In the mandatory annual revaluation exercise conducted in March 2008, A-Reit also recorded a net appreciation of $494.1 million or 14.2 per cent over the book value of the properties (before revaluation) as at March 31, 2008.
In the year, A-Reit acquired seven properties and completed its third development project, HansaPoint@CBP, as well as two asset enhancement initiatives for a total of about $310 million.
The overall occupancy for A-Reit’s portfolio of 84 properties stands at 98.4 per cent compared with 96.6 per cent a year ago. Occupancy rate for multi-tenanted buildings increased by 2.7 per cent to 96.4 per cent compared with a year ago.

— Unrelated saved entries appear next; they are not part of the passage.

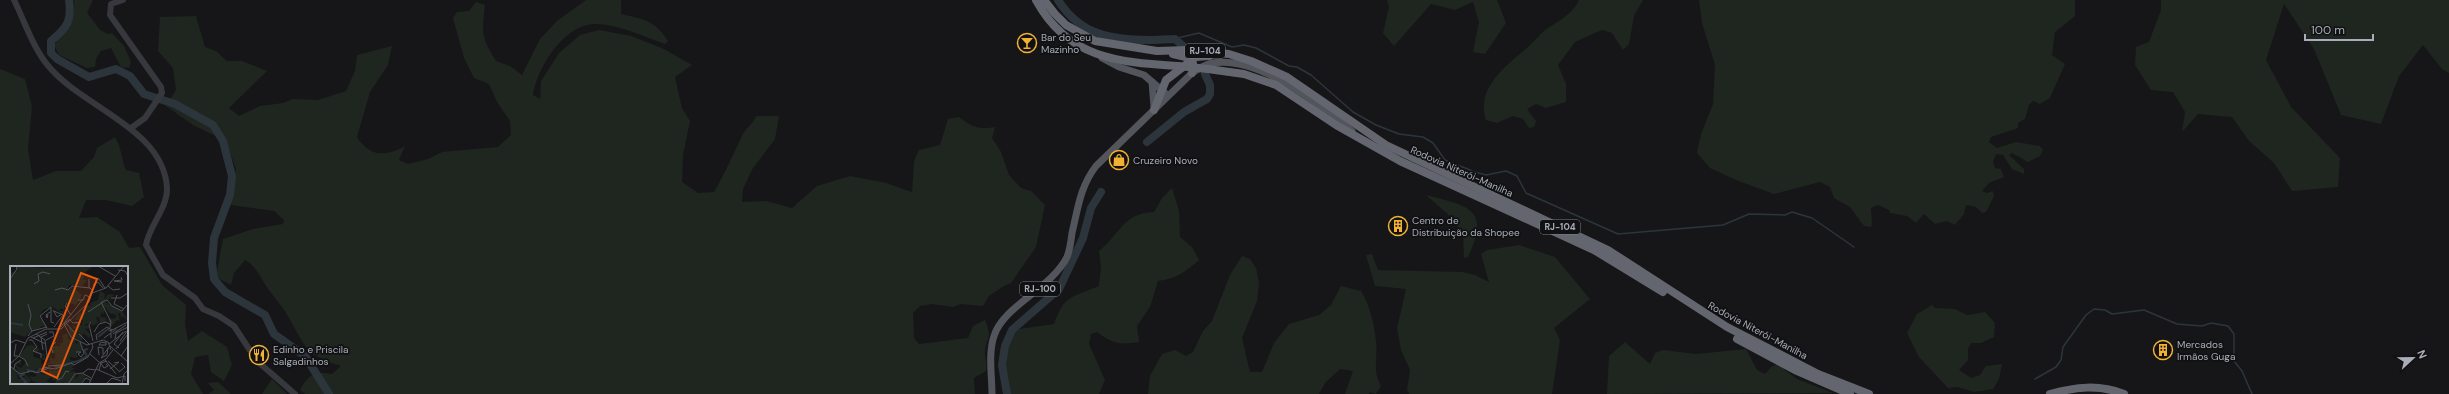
<svg xmlns="http://www.w3.org/2000/svg" width="2449" height="394" font-family="'DM Sans',sans-serif">
<rect width="100%" height="100%" fill="#161618"/>
<g fill="#1e261f" fill-rule="evenodd">
<path d="M74,0H93L87,13L100,30L108,34L112,33L124,46L131,62L129,68L121,67L111,48L101,51L96,59L95,67L87,68L59,55L54,45C66,33 76,18 74,0Z"/>
<path d="M586,0H621V14C643,19 655,20 668,41L665,44C643,36 620,25 597,24C565,22 537,68 533,95L540,99L541,81L559,53L580,35L599,30L631,36L664,49L692,65L675,77L682,108L690,121L683,155L682,182L698,193L714,192C725,173 733,155 742,136C745,128 752,126 756,116H779L775,139L753,168L743,189L742,202L766,201L792,208L817,186L850,176L886,183L912,192L914,161L919,150L940,145L948,119L959,117C972,127 979,130 995,127L992,138L1001,152L1009,175L1021,188L1031,191L1045,205L1036,247L1011,283L1002,287L989,296L983,306L961,304L953,307L932,304L920,306L913,313L914,338L919,344L968,338L973,326L985,320C994,341 984,338 985,355C986,361 987,364 986,371L974,378L975,394H305L300,390C309,374 314,371 332,374L341,366C302,354 305,344 286,313C280,303 272,295 266,286C260,276 256,266 245,260L234,273L231,285L216,277L223,239L253,229L283,224L284,220L274,211L231,205L236,169L226,141L193,125L166,106L176,90L173,68L158,51L160,17L196,16L205,47L216,51L227,61H242L267,71L229,108L239,116L260,106L283,103L293,99L318,100L346,91L355,71L357,55L392,46L388,65L370,92L357,137C370,157 385,157 405,146L399,160L408,164L428,159L442,152L498,147L511,135L510,121L497,102L489,84L474,78L464,58L453,18L457,12L469,11L476,2L485,5C482,33 481,37 496,61L510,66L522,75L540,39L557,21Z"/>
<path d="M1387,0H1497L1506,23L1485,54L1473,52L1479,22L1473,2L1455,10L1431,4L1394,46L1383,33L1389,7Z"/>
<path d="M1579,0H1643L1634,16L1629,44L1623,50L1612,33L1602,30L1575,42L1558,65L1566,84V102L1546,108L1536,104L1527,109L1536,121L1534,127L1529,128L1523,119L1513,116L1497,123L1486,120C1475,88 1507,65 1527,48C1534,42 1539,35 1545,30C1557,22 1573,14 1579,0Z"/>
<path d="M1699,0H2075V16L2055,32L2052,55L2065,64L2050,98L2040,104L2033,101L2029,105L2025,119L2018,123V128L1991,137L1989,142L1997,148L2016,142L2040,146L2043,150L2040,156L2028,162L2012,153L2009,155L2024,169V174L2012,169L2003,155L1996,154L1993,162L1995,168L2001,169L2004,177L1989,183L1982,191L1987,193L1993,191L1994,196L1986,212L1982,213L1976,207L1966,205L1964,214L1955,225L1947,221L1935,224L1924,214L1916,223L1907,216L1890,213L1889,210L1878,205L1871,208L1872,224L1871,227L1864,226L1850,207L1834,198L1830,187L1820,182L1774,194L1736,180L1710,168L1697,153L1701,134L1713,104L1715,65L1702,23Z"/>
<path d="M2161,0H2449V73L2442,69L2423,45L2399,76L2381,124L2341,115L2314,49L2284,4L2266,60L2291,107L2340,158L2338,187L2292,191L2274,163L2249,141L2232,117L2198,114L2182,132L2185,112L2173,92L2151,90L2135,65L2136,47L2149,42L2161,10Z"/>
<path d="M0,69L25,79L32,106L28,149L33,180L56,171H81L94,157L97,148L115,137C122,148 121,159 126,170L139,173L144,197L132,206L106,200H86L79,218L97,217L120,232L129,248L140,247L162,285L186,305L185,324L188,341L202,331L227,347L232,365L224,381L211,372L208,355L195,357L191,374L203,394H0ZM11,267H127V383H11Z"/>
<path d="M1172,188L1179,211L1180,237L1192,247L1199,260C1185,272 1176,279 1158,281L1150,307L1137,326L1139,342C1121,345 1112,344 1097,332L1091,334L1089,344L1105,380L1099,394H1007C1002,370 1002,353 1012,330L1054,324C1065,294 1071,298 1099,286L1101,267L1099,251C1120,234 1123,213 1154,212L1162,198Z"/>
<path d="M1426,195C1468,206 1491,208 1468,257L1464,258L1463,234L1451,217Z"/>
<path d="M1519,245L1555,257L1590,299L1554,328L1560,340L1552,394H1409L1407,390L1410,370L1401,350L1397,328L1406,289L1375,286L1366,255L1372,254L1378,270L1463,272L1475,275L1489,282L1481,254L1487,250Z"/>
<path d="M1242,256L1250,259L1256,268L1259,283L1257,301L1242,338L1250,372H1262L1274,343L1289,324L1319,315L1331,305L1341,286L1361,291C1370,305 1374,324 1376,341C1378,357 1372,371 1381,386L1376,394L1370,392L1369,394H1345L1353,371L1340,369L1325,383L1319,394H1148L1150,376L1162,354L1175,350L1186,356L1193,352L1203,331L1212,321L1230,275Z"/>
<path d="M1932,305L1935,308L1955,309L1967,315L1985,312L1995,323L1994,337L1981,343H1971L1968,349V360L1959,370L1971,378L1980,375L1986,366L2002,364L1999,379L1993,389L1974,392L1958,387L1948,388L1919,357L1907,333L1917,314Z"/>
<path d="M1625,342L1650,364L1655,353L1663,350L1696,354L1746,349L1757,370L1765,374L1771,367L1777,364L1797,379L1833,393L1607,394L1609,356Z"/>
<path d="M272,379L287,394H262Z"/>
<path d="M218,382L231,394H208L214,390L208,383Z"/>
</g>
<g fill="none" stroke-linecap="round" stroke-linejoin="round">
<g stroke="#2c353c" stroke-width="1.5">
<path d="M1173,39L1199,33L1232,47L1244,45L1256,48L1289,66L1297,67L1311,75L1353,112L1376,125L1399,134L1423,137L1433,143L1445,160L1475,172L1486,175L1506,171L1517,176L1526,193L1618,234L1723,225L1749,214L1785,215L1792,212L1812,218L1854,247"/>
<path d="M2035,379L2056,367L2061,360L2063,347L2086,315L2094,309L2105,310L2112,314L2144,310L2177,324L2202,326L2211,323L2228,326L2234,334V361L2242,371L2252,394"/>
</g>
<g stroke="#2c353c" stroke-width="8">
<path d="M69,0C72,21 67,28 51,41V53L57,59L89,77L116,69L130,76L144,94L175,104L213,125L223,141L232,176L230,195L214,238L212,263L214,279L225,292L265,315L274,334L305,356L329,394"/>
<path d="M1058,0C1080,35 1111,40 1150,40C1158,40 1167,39 1175,39L1183,46"/>
<path d="M1147,142L1184,112L1207,99L1210,94V85L1205,74"/>
<path d="M1007,394L1002,365L1005,346L1012,330L1059,289L1083,238L1091,208L1101,192"/>
</g>
<g stroke="#37383d" stroke-width="6">
<path d="M14,0C25,22 34,51 51,69C85,108 165,130 167,189C167,209 149,226 146,245L163,275L195,298L203,309L219,316L234,326L257,361L295,394"/>
<path d="M123,0L111,4L110,15L161,87L162,93L145,118L131,128"/>
</g>
<g stroke="#53555c" stroke-width="7">
<path d="M1102,58L1119,67L1144,75L1165,93"/>
<path d="M1152,82L1154,107"/>
<path d="M992,394C992,376 988,354 994,336C1003,306 1051,289 1067,257C1070,250 1071,241 1072,233C1078,208 1080,187 1096,166L1192,73C1198,69 1204,65 1212,63C1259,55 1318,104 1352,131"/>
</g>
<g stroke="#63666e" stroke-width="8">
<path d="M1036,0C1068,59 1118,62 1178,66"/>
<path d="M1044,0L1055,14L1066,25L1095,41L1157,51L1188,50L1229,54L1251,61L1287,77L1386,145L1608,250L1727,327L1818,374L1869,394"/>
<path d="M1173,54L1190,58L1194,66L1192,73"/>
<path d="M1208,69L1244,74L1276,85L1336,125L1400,161L1594,250L1663,292"/>
<path d="M1154,110L1166,80L1196,57L1209,56"/>
<path d="M1737,339L1795,370L1850,394"/>
<path d="M2050,394C2075,387 2099,384 2124,394"/>
</g>
<path stroke="#63666e" stroke-width="8" d="M1178,66L1208,69"/>
</g>
<defs>
<g id="bar-ring" transform="scale(1)"><circle r="9.5" fill="#111113" stroke="#f2b134" stroke-width="1.5"/><path d="M-6-5H6L.8 .8V4.5H3.5V6h-7V4.5H-.8V.8Z" fill="#f2b134"/></g>
<g id="shop-ring" transform="scale(1)"><circle r="9.5" fill="#111113" stroke="#f2b134" stroke-width="1.5"/><path d="M-5-2.5h2.3a2.7 3.5 0 0 1 5.4 0H5L5.5 6h-11ZM-1.5-2.5h3a1.5 2.3 0 0 0-3 0Z" fill="#f2b134"/></g>
<g id="building-ring" transform="scale(1)"><circle r="9.5" fill="#111113" stroke="#f2b134" stroke-width="1.5"/><path d="M-4-6H4V6H1V3H-1V6H-4ZM-2.5-4.3h1.7v1.8h-1.7ZM.8-4.3h1.7v1.8H.8ZM-2.5-1h1.7V.8h-1.7ZM.8-1h1.7V.8H.8Z" fill="#f2b134"/></g>
<g id="restaurant-ring" transform="scale(1)"><circle r="9.5" fill="#111113" stroke="#f2b134" stroke-width="1.5"/><path d="M-5-6h1v4h1v-4h1v4h1v-4h1v5L-1.5 .5V6h-2V.5L-5-1ZM5-6V6H3V1.5H1.5Q1.5-4 5-6Z" fill="#f2b134"/></g>
</defs>
<g fill-rule="evenodd">
<use href="#bar-ring" x="1027" y="43"/>
<use href="#shop-ring" x="1119" y="160"/>
<use href="#building-ring" x="1398" y="226"/>
<use href="#building-ring" x="2163" y="350"/>
<use href="#restaurant-ring" x="259" y="355"/>
</g>
<g text-anchor="middle" stroke-width="3.5" stroke-linejoin="round" paint-order="stroke">
<g fill="#111113" stroke="#7b7e86" stroke-width="1">
<rect x="1185" y="44" width="40" height="14" rx="3"/>
<rect x="1540" y="220" width="40" height="14" rx="3"/>
<rect x="1020" y="282" width="40" height="14" rx="3"/>
</g>
<g font-size="9" font-weight="bold" fill="#a8adb8">
<text x="1205" y="54">RJ-104</text>
<text x="1560" y="230">RJ-104</text>
<text x="1040" y="292">RJ-100</text>
</g>
<g font-size="10" fill="#a8adb8" stroke="#111113" text-anchor="start">
<text x="1041" y="41">Bar do Seu<tspan x="1041" dy="12">Mazinho</tspan></text>
<text x="1133" y="164">Cruzeiro Novo</text>
<text x="1412" y="224">Centro de<tspan x="1412" dy="12">Distribuição da Shopee</tspan></text>
<text x="2177" y="348">Mercados<tspan x="2177" dy="12">Irmãos Guga</tspan></text>
<text x="273" y="353">Edinho e Priscila<tspan x="273" dy="12">Salgadinhos</tspan></text>
</g>
<g font-size="10" fill="#a8adb8" stroke="#111113">
<text transform="translate(1462 171) rotate(24)" y="4">Rodovia Niterói-Manilha</text>
<text transform="translate(1758 330) rotate(28)" y="4">Rodovia Niterói-Manilha</text>
</g>
</g>
<g transform="translate(10 266)">
<rect width="118" height="118" fill="#161618"/>
<path d="M6,0L33,2L83,0L73,8L74,13H69L77,14L72,20L59,19L58,23H54L58,24L62,20L72,29L66,39L58,37L54,38L55,45L50,42V45H57L56,50L41,40L40,44L39,41L32,45L29,51L37,61L32,60L25,65L20,63L21,65L15,71L0,66V7L8,5ZM90,25L95,28L94,34L98,28L105,29L99,32L101,36L98,33L95,36L112,45L118,55L112,50L111,53L110,47H108L110,55L107,54L100,62L98,53L106,52V49L99,47L95,41L94,48L92,46L90,51L97,52L95,56L90,57L89,51H86L88,57L81,60L82,57L75,58V60L79,59V62L75,63L81,69L79,72L73,67L72,75L61,70L58,61L67,67L62,59L67,61L65,55L70,56L71,60L73,54H64L70,46L73,49L72,45L79,39L81,40L80,37L88,34ZM57,67L59,74L62,71L66,74L65,78L69,76L73,81L72,85L67,87L68,92L60,91V94L66,95L62,102H65L60,106L65,105L66,113L70,107L74,108L76,112L69,118H54L53,115L52,118L45,117L46,113L43,115L42,111L36,115L43,118H27L23,114L24,118L20,111L21,115L17,118L0,117L1,101L9,106L4,98L9,95L11,96V100L9,97L6,99L11,102L16,96L10,89L17,80L22,79L18,76L30,84L27,85L35,89V93L31,95L34,90L23,86L24,91L31,93V98L33,96L32,101H36L35,104L32,102L20,105L22,103H19L12,108L14,109H7L8,113L14,112L16,108L20,113L19,106L20,110L24,111L30,106L35,109V106L39,107V103H42V105L51,102L52,98L46,101L45,98L35,99L39,96L40,98V90L43,93L45,92V87H40L43,86L42,80H51L49,77H53L52,69Z" fill="#1e261f"/>
<path fill="none" stroke="#2c353c" stroke-width="2" d="M0,57L13,59M88,71L98,63L102,66L107,63M43,99L46,101L68,95L77,90L74,84L78,83M18,107V104L27,106L30,103H36M13,118L16,116L10,110L15,108"/>
<path fill="none" stroke="#505258" stroke-width="1" d="M88,0L105,10M108,4L115,5L118,10M77,10L89,13L95,22M111,11L112,14L104,15L112,16M0,13L7,3L6,0M79,13V21L83,25M24,18L29,15L28,8L33,6L40,8M83,19L88,16L93,22M98,20L103,24L110,23M45,24L52,22L58,24L62,20L80,22M107,29L104,38L114,43M101,32H110L118,27M68,34H73L75,29L80,31M91,36L101,56L100,62M92,36L97,34L102,40M57,37L55,40L61,49M18,38L21,49L19,59L22,65M102,40L112,45L118,38M43,44L47,51L52,48M44,45L53,49L44,61M78,46L93,36M36,49L37,52L38,49H36L40,46M60,53L54,58L61,71L77,79L93,74L98,76L101,84M60,54L63,57L71,56M81,56L79,59L83,75M56,57L64,66M51,61L73,33M37,62L30,50L41,41V56L44,57M100,65L118,56M84,66L89,58L96,56L101,59M26,68L35,74L37,90L34,101L39,102M69,68L79,78M103,68L116,59M18,70L22,65L37,61M21,71L36,78M23,72L37,66M94,72L101,67V72M105,73L106,67L118,61M19,74H22L27,81L23,85L31,88V92M36,74L44,70L43,66H39M87,74L86,69L97,61L102,64M110,75L118,64M70,76L74,87L71,91M0,77L6,74L15,77M96,77L91,76L89,79H96V75M6,78L4,90H8M99,78L116,65M100,80L118,96M98,82L97,89L91,92L99,81M109,82L104,78L113,66M106,83L118,68M33,84L31,71L37,68M66,86H71L68,88L71,91M43,87L41,81L46,76M80,88L89,96M89,89L88,81L93,82V88M9,90L15,94L18,100M111,90L118,80M95,94L106,108M98,95L110,106M90,96L94,102L98,100L96,98M0,98L9,90L18,72L36,63H51L79,36L82,27L96,22L114,0M64,99L78,91L83,81L82,78M0,100L10,108L21,105L27,107L39,102M38,100L51,99M39,102L45,103L61,97L64,99M4,103L5,98L11,94M86,103L107,112L115,110V115M100,103L109,96L104,97M89,104L91,97L97,95M109,106L115,101L111,97M73,107L78,103L86,104M47,114L52,112L56,105L59,106M58,118L65,108L72,107L81,112M71,118L76,112L80,114M79,118L89,97L96,93L103,84M96,118L102,112L111,115M112,118L114,108L118,104"/>
<path fill="#e8590c" fill-opacity="0.15" stroke="#e8590c" stroke-width="2" d="M71,7L87,13L47,112L32,105Z"/>
<rect width="118" height="118" fill="none" stroke="#a8adb8" stroke-width="2"/>
</g>
<g transform="translate(2413 358) rotate(68)" stroke="#111113" stroke-width="3" paint-order="stroke">
<path d="M0-3L7 15L0 10L-7 15Z" fill="#a8adb8"/>
<text y="-6" font-size="11" font-weight="bold" text-anchor="middle" fill="#a8adb8">N</text>
</g>
<path d="M2305 34v6h68v-6" fill="none" stroke="#a8adb8" stroke-width="2"/>
<text x="2311" y="34" font-size="12" fill="#a8adb8" stroke="#111113" stroke-width="3" paint-order="stroke">100 m</text>
</svg>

It said the increase in occupancy is partly due to the spillover demand from the tight office supply situation in the CBD and the continued inflow of multinational companies setting up or expanding operations in Singapore.
For the year, A-Reit renewed or leased a total of 274,061 sq m of space. On a year-on-year basis, it registered 46 per cent and 40.3 per cent for its renewal rental rates for the Business and Science Parks, and high-tech industrial sub-sectors.
For the year ahead, A-Reit manager Ascendas Funds Management said it ‘expects to be able to deliver a DPU for the coming year that is in line with its recent performance’.
However, it did highlight a CB Richard Ellis report which expects the increase in rents and occupancy rates for high-tech and business parks space to continue at a ‘less brisk pace due to limited upcoming supply’.
Yesterday, A-Reit’s unit price fell two cents to close at $2.35 per unit.